Morti
per amianto alla BredaTermomeccanica /Ansaldo:
assolti
i dirigenti
Per
il Tribunale di Milano uccidere i lavoratori
per
il profitto non è reato.
di
Michele Michelino
Anche
il processo contro i
dirigenti della Breda
Termomeccanica/Ansaldo di Milano, imputati della morte per amianto di
12 lavoratori, si è concluso con l’assoluzione dei manager. Per la
morte di questi operai nessun manager e nessun padrone pagherà,
com’è ormai prassi al Tribunale di Milano.
Il
giudice dr.

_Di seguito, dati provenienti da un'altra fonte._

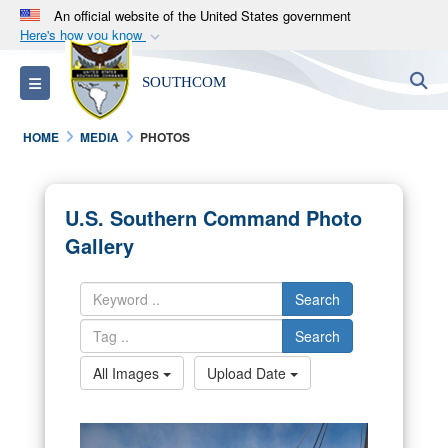
An official website of the United States government
Here's how you know
Official websites use .mil
S
Toggle navigation
SOUTHCOM
A
.mil
website belongs to an official U.S.
Department of Defense organization in the United
HOME
MEDIA
PHOTOS
States.
Secure .mil websites use HTTPS
U.S. Southern Command Photo
A
lock (
)
or
https://
means you’ve safely
Gallery
connected to the .mil website. Share sensitive
information only on official, secure websites.
Search
Search
All Images
Upload Date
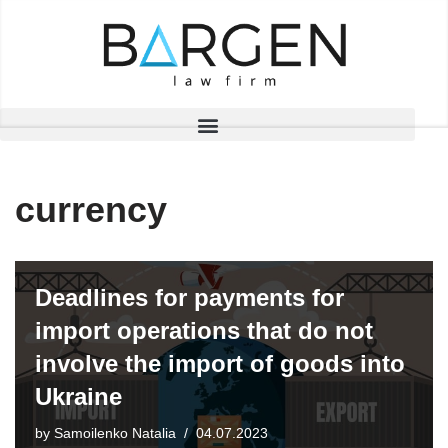
Skip
to
content
currency
Deadlines for payments for
import operations that do not
involve the import of goods into
Ukraine
by
Samoilenko Natalia
04.07.2023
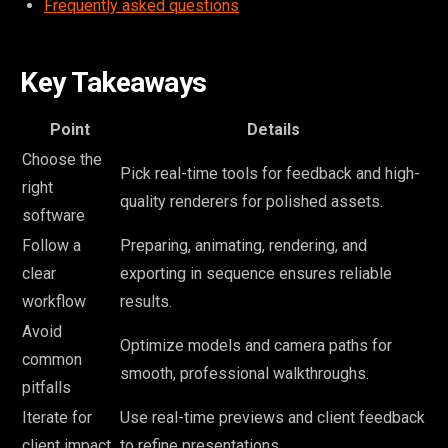
Frequently asked questions
Key Takeaways
Point
Details
Choose the
Pick real-time tools for feedback and high-
right
quality renderers for polished assets.
software
Follow a
Preparing, animating, rendering, and
clear
exporting in sequence ensures reliable
workflow
results.
Avoid
Optimize models and camera paths for
common
smooth, professional walkthroughs.
pitfalls
Iterate for
Use real-time previews and client feedback
client impact
to refine presentations.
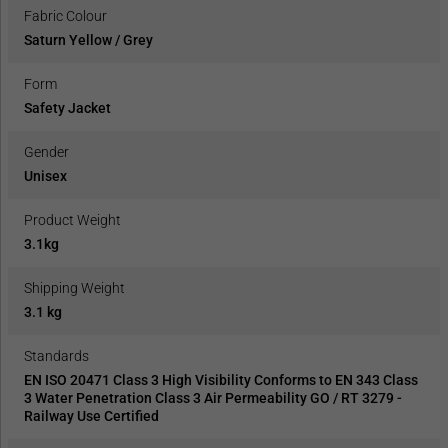
Fabric Colour
Saturn Yellow / Grey
Form
Safety Jacket
Gender
Unisex
Product Weight
3.1kg
Shipping Weight
3.1 kg
Standards
EN ISO 20471 Class 3 High Visibility Conforms to EN 343 Class
3 Water Penetration Class 3 Air Permeability GO / RT 3279 -
Railway Use Certified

Simone Luerti della 9° Sezione Penale del Tribunale di
Milano ha assolto tutti gli
imputati, con la formula “il fatto non sussiste” e per “non
aver commesso il fatto” come chiesto dalle difese degli imputati e
dai responsabili civili Breda/Ansaldo/Finmeccanica, nonostante il P.M
Nicola Balice avesse chiesto pene dai 2 ai 4 anni e 11 mesi.
Ancora
una volta l’impunità è scattata a salvare chi non ha rispettato
le misure di sicurezza in fabbrica. Questa sentenza è solo l’ultima
di una serie di assoluzioni: la Franco Tosi, l’Enel di Turbigo, la
Pirelli, la Fibronit (in appello), l’Alfa Romeo.
Mentre
nell’opinione pubblica aumenta la consapevolezza del pericolo
amianto e si chiede la bonifica dei siti e dei territori contaminati
dai veleni, la magistratura, e in particolare il Tribunale di Milano,
concede l’impunità e la licenza di uccidere a imprenditori,
manager, faccendieri, padroni che per fare più profitti non esitano
a mandare a morte consapevolmente miglia di lavoratori e cittadini.
Per la
magistratura nessuno è colpevole per i morti d’amianto.
Il
segnale è chiaro: l’economia capitalista è più importante della
salute e della vita umana e in questo sistema uccidere i lavoratori
per massimizzare i profitti non è più reato.
Dopo
anni di fabbrica, costretti a lavorare in ambienti nocivi con
sostanze cancerogene che hanno ucciso prima i lavoratori e poi
uscendo dalle fabbriche e disperdendosi nell’aria, nell’acqua e
nel territorio, anche i cittadini, abbiamo imparato sulla nostra
pelle e su quella dei nostri compagni che la giustizia non esiste. In
una società divisa in classi, anche se formalmente la Costituzione
dice che tutti i cittadini sono uguali e nei tribunali sopra la testa
del giudici campeggia la scritta LA LEGGE È
UGUALE PER TUTTI, questo non è vero.
Oggi
abbiamo perso un’altra battaglia, ma la guerra continua, non ci
arrendiamo. Siamo pieni di rabbia ma non rassegnati. Continueremo a
lottare nelle fabbriche, nei luoghi di lavoro, nelle piazze, nel
territorio e anche nei Tribunali contro la giustizia dei padroni che
offende e umilia le vittime; la lotta continua. Il nostro
unico, grande, rammarico, è che intanto gli operai continuano - e
continueranno - a morire in silenzio e i responsabili a godere
dell’impunità, grazie anche ad una “ingiustizia” di classe.